The characteristics of the 1,383 P. falciparum positive participants by qPCR is shown (Table 2). Most participants were females (64.2%, 883), aged 15 years and above (60.4%, 818), enrolled from clinical surveys (44.4%, 614), in Urban settings (58.9%, 814), the Semi-Bantu ethnic group (63.9%, 813), and low altitude areas (51.6%, 713) with high and intense transmission (88.8%, 1,217). Plasmodium falciparum hrp2 antigen was detected in 1,173 participants, resulting in an overall RDT false negative prevalence of 15.1% (208/1,383). The prevalence of asymptomatic and submicroscopic infections were 32.2% (414) and 1.6% (22) respectively.

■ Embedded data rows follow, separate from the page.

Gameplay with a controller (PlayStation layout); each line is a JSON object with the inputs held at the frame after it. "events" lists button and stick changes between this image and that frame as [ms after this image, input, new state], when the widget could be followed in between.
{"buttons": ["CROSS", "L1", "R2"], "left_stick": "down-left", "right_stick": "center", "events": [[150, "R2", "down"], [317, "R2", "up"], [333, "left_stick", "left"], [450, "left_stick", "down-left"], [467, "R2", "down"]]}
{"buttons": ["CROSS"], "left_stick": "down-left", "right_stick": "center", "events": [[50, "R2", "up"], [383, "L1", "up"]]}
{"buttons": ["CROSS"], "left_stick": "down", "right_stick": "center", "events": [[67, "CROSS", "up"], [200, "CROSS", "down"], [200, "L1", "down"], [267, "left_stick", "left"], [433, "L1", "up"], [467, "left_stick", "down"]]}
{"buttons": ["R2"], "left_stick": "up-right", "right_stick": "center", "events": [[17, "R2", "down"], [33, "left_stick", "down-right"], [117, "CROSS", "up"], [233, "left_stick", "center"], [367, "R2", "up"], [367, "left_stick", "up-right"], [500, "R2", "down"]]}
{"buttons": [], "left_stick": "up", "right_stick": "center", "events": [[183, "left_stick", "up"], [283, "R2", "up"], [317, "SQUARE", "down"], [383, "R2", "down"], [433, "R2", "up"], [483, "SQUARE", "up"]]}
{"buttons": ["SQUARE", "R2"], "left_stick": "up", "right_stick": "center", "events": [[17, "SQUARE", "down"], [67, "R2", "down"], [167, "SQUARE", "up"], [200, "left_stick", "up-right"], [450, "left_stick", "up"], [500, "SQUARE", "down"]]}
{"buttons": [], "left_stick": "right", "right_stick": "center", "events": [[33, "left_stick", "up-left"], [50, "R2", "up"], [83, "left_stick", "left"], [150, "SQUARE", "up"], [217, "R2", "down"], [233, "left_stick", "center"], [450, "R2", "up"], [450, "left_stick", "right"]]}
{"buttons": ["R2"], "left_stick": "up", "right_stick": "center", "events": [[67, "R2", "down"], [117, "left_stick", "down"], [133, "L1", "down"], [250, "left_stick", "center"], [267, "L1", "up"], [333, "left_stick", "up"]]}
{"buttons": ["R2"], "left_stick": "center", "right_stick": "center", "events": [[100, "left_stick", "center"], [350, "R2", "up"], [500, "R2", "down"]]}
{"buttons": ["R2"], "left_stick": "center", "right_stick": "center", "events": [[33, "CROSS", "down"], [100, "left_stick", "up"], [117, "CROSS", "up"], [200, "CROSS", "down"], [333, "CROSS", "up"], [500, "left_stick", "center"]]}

Almost half of the population were anaemic (46.6%, 507/1,088) and reportedly frequent bednet users (46.5%, 596/1,283), with 11.7% (162) harbouring non-falciparum infections. Overall, study participants were infected with 9,566 (range: 80–438, 225) asexual parasites/μl of blood, with higher (p = 0.013) parasite loads in areas with intense and perennial transmission compared to their low and seasonal counterparts (Table 2).

Pfhrp2-based RDT false negatives

A total of 1,221 P. falciparum mono-infected samples from the SS (5.5%, 67) and HGS (6.4%, 78) with low and seasonal transmission (11.9%, 145) and HS (6.4%, 78), HF-B (10.2%, 124) and HF-M (71.6%, 874) intense and perennial transmission zones (88.1%, 1,076) were retained for the analysis of Pfhrp2/3 gene deletion (Fig. 4). Of the 191 (15.7%) samples with discordant RDT and qPCR results (False negatives) from LS (29%, 42) and IPT (13.9%, 149) settings (and 10% qPCR positives as controls), 134 were deemed appropriate for Pfhrp2/Pfhrp3 genotyping following both Pfcsp and Pfama-1 gene amplifications to control DNA quantity and quality (Table 3). False negative RDT samples (36.11 ± 5.51) had higher (p < 0.001) qPCR Ct values (i.e., lower parasite DNA concentration) compared to RDT positive cases (24.13 ± 3.41) (Fig. 4). Similarly, the parasite load by light microscopy was lower (p = 0.001), on average, in false negatives compared to their positive counterparts (Table 3).

Pfhrp2/Pfhrp3 gene deletions

The wild-type Pfhrp2+/Pfhrp3 + genotype was the most frequent and similar in individuals with asymptomatic and symptomatic infections as well as across both LS (5.5%, 8/145) and IPT (6.0%, 65/1,076) transmission zones. Single Pfhrp2 and Pfhrp3 gene deletions were observed in both the LS (0.7%, 1/145 each) and IPT (3.6%, 39/1,076 vs. 2.9%, 31/1,076) zones, respectively. Whilst only a single sample harboured the Pfhrp2-/Pfhrp3- double deletion genotype in the LS setting, 2.4% (26/1,076) were double deleted at IPT (Fig. 4). Parasites with the Pfhrp2+/Pfhrp3- (0.3%, 3/1,076) and Pfhrp2-/Pfhrp3+ (1.2%, 13/1,076) genotypes were only observed in areas with intense and perennial transmission.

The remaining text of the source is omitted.